Mode | Description |
---|---|
EN | Error detection logic is enabled. Writes update parity. Reads check parity. |
DIS | Error detection logic is disabled and can be clock gated. Writes do not modify parity. Reads do not check parity. |
No parity valid bit exists in addition to a parity state bit. After an existing reset, the ED logic is in disabled state. In this mode the parity RAMs are clock gated to minimize power consumption (though state must be retained). When transitioning to enable state, the underlying SRAM + Parity is in a state that may result in parity mismatch.
For ARP32 program cache, the program cache automatically goes through an Invalidate All sequence; during this time the ARP32 program cache fetch path is stalled. After all lines are invalidated, any subsequent ARP32 request is serviced as cache miss. The newly fetched cacheline is written to PMEM along with valid hamming code bits, and subsequent cache hits check the parity for each instruction fetch. For debug and configuration accesses, the parity and encoding bits are not checked. Debug software uses the tag state to produce an appropriate visual for debug purposes.

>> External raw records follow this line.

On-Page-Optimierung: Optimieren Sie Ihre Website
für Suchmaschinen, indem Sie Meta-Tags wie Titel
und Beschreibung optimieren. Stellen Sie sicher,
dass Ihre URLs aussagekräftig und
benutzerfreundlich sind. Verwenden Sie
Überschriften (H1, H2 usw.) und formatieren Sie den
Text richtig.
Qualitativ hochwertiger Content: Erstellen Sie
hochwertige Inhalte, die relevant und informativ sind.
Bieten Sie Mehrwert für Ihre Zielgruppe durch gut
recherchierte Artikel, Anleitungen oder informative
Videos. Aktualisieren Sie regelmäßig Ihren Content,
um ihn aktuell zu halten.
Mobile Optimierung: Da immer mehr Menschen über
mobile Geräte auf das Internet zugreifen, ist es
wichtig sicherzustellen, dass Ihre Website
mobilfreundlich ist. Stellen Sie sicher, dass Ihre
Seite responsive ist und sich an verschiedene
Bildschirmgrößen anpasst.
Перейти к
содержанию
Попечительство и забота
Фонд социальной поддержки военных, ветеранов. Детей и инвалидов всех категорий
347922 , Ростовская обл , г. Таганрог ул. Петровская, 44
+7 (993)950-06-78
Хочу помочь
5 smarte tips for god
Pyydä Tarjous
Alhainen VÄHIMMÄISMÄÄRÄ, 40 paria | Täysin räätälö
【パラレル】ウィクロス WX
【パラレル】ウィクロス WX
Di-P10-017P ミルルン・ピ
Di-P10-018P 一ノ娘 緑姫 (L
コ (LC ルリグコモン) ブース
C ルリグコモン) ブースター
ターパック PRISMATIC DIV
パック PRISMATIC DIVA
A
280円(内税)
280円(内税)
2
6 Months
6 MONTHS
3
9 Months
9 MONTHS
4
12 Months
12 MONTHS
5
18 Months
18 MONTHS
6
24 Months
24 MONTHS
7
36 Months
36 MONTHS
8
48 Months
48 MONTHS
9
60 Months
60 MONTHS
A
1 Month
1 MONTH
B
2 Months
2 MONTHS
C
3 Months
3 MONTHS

For data memory (DMEM, WBUF, and IBUF), it is possible (though not recommended for functional and nontest software) for ARP32, VCOP, or DMA to read a memory location for which the parity bit is not set. After enabling EVE_<DMEM, WBUF, or IBUF>_ED_CTL for the corresponding memory, software must initialize all of the memory, which results in setting a valid parity bit. After this, any parity mismatch results in error signaling, as summarized in the previous sections.